Return exactly the span of lines in the following data that opens with the line containing "Dentistry without oversight" and closes with the line containing "Zadik, a professor". Include nothing else.

Top of Data

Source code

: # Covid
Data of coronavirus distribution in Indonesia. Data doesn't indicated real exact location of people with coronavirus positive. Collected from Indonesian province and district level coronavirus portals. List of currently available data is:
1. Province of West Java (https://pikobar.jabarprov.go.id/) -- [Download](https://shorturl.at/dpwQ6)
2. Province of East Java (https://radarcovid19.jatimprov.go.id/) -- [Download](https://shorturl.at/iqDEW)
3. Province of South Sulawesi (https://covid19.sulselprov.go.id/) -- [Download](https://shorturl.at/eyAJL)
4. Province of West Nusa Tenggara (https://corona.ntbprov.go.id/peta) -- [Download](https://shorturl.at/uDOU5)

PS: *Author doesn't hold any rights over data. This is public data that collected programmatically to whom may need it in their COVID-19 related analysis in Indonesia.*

Bottom of Data
Top of Data

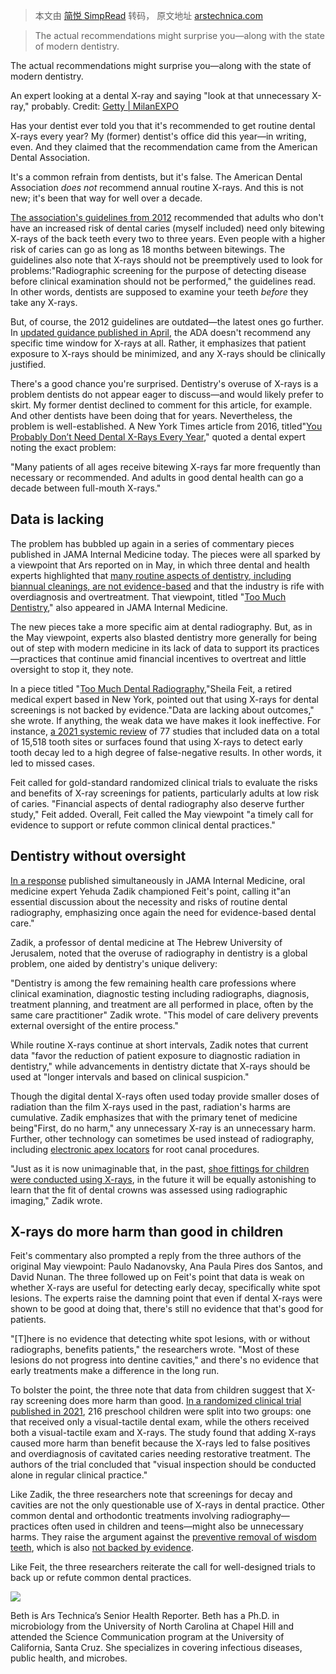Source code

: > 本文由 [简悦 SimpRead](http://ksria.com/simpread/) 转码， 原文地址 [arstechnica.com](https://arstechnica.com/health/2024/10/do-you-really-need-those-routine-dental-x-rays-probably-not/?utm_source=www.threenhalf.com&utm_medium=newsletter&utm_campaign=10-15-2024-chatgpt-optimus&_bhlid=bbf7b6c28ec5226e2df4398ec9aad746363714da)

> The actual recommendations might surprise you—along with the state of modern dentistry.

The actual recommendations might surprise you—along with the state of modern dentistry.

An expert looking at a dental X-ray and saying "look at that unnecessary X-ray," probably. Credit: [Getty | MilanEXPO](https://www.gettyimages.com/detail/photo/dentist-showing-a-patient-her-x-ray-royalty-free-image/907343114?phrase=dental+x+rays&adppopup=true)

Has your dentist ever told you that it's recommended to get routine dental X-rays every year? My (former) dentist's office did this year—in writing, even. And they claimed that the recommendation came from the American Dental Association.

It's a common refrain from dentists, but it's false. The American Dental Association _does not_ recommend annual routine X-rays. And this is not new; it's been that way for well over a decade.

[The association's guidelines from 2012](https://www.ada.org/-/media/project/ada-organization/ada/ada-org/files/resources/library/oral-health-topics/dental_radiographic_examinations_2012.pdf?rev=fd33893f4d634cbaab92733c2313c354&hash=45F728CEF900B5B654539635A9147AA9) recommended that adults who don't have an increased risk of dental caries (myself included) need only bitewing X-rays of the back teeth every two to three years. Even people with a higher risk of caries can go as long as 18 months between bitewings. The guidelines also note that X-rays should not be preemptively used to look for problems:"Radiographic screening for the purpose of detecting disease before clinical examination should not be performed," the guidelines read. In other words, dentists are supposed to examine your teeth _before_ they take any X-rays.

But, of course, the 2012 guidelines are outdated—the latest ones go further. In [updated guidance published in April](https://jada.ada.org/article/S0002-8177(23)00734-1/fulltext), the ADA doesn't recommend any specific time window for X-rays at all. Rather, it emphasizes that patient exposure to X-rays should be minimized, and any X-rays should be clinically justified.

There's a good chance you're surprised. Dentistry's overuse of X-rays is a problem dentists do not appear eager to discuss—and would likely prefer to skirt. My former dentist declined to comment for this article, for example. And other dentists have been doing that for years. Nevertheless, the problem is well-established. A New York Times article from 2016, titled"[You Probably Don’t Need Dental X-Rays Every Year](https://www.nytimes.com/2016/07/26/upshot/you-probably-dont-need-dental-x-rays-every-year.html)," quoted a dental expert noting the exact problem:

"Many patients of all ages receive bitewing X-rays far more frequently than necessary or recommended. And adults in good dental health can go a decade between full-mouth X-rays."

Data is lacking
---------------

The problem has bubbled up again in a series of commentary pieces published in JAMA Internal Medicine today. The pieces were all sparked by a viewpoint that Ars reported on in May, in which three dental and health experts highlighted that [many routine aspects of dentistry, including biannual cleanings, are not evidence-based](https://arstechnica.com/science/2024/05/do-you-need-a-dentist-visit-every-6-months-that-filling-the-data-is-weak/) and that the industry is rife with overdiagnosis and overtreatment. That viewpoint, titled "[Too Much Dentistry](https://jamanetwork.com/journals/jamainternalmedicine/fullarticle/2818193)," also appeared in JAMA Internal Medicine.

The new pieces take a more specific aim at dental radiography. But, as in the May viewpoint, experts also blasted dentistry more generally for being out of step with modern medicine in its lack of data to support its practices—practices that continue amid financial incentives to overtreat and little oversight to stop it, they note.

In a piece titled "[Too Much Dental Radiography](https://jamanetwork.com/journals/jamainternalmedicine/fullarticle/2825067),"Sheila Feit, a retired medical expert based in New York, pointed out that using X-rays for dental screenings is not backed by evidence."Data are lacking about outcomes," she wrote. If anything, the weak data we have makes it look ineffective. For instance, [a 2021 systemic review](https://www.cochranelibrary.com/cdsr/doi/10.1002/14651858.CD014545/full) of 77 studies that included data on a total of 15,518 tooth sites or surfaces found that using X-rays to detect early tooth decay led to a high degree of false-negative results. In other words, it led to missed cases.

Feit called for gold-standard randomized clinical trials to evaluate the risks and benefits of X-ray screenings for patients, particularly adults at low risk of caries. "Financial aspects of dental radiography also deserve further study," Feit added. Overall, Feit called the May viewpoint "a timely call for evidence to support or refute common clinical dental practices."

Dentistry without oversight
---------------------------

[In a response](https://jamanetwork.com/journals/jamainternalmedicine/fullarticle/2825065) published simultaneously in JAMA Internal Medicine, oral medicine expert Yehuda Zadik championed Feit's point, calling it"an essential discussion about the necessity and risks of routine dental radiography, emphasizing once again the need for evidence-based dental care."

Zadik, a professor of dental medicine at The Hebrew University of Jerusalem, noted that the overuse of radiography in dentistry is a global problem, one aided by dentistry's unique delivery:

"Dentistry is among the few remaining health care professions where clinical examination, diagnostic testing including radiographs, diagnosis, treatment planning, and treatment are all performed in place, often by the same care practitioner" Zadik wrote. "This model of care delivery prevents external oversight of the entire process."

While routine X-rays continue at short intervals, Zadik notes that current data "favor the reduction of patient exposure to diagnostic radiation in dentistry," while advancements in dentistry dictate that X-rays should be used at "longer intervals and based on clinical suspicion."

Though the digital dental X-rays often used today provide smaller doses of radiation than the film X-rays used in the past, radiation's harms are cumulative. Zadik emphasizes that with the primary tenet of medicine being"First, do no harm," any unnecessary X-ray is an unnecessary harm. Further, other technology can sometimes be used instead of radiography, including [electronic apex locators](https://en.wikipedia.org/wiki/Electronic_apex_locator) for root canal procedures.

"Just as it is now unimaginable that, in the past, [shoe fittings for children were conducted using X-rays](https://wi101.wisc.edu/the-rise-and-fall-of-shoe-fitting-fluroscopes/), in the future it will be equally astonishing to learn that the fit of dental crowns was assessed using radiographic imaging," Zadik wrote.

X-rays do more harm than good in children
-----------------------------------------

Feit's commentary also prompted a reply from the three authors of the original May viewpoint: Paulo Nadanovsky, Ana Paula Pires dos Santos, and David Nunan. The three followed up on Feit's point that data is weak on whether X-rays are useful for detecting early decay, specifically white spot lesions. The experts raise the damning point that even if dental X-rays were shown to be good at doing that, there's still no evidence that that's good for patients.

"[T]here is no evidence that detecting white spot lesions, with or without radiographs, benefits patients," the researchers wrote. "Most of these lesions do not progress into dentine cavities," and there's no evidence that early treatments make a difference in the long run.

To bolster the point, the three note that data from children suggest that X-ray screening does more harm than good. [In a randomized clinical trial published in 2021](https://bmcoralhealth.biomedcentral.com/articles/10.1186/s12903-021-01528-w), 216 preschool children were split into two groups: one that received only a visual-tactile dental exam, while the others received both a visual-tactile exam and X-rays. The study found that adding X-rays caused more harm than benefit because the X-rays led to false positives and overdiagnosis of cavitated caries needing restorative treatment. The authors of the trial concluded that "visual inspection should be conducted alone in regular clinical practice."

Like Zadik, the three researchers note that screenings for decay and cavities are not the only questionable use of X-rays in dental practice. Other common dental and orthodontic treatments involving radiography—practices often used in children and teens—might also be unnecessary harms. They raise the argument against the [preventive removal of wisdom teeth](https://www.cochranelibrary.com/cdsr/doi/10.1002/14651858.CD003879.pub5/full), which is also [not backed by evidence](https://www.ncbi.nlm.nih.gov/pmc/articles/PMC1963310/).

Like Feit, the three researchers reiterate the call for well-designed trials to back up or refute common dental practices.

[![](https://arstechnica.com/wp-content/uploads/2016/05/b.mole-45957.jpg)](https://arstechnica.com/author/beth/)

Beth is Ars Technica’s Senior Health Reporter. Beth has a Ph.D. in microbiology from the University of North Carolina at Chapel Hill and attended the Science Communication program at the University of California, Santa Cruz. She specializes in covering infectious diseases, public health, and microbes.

Bottom of Data

> Answer to this exercise
Dentistry without oversight
---------------------------

[In a response](https://jamanetwork.com/journals/jamainternalmedicine/fullarticle/2825065) published simultaneously in JAMA Internal Medicine, oral medicine expert Yehuda Zadik championed Feit's point, calling it"an essential discussion about the necessity and risks of routine dental radiography, emphasizing once again the need for evidence-based dental care."

Zadik, a professor of dental medicine at The Hebrew University of Jerusalem, noted that the overuse of radiography in dentistry is a global problem, one aided by dentistry's unique delivery:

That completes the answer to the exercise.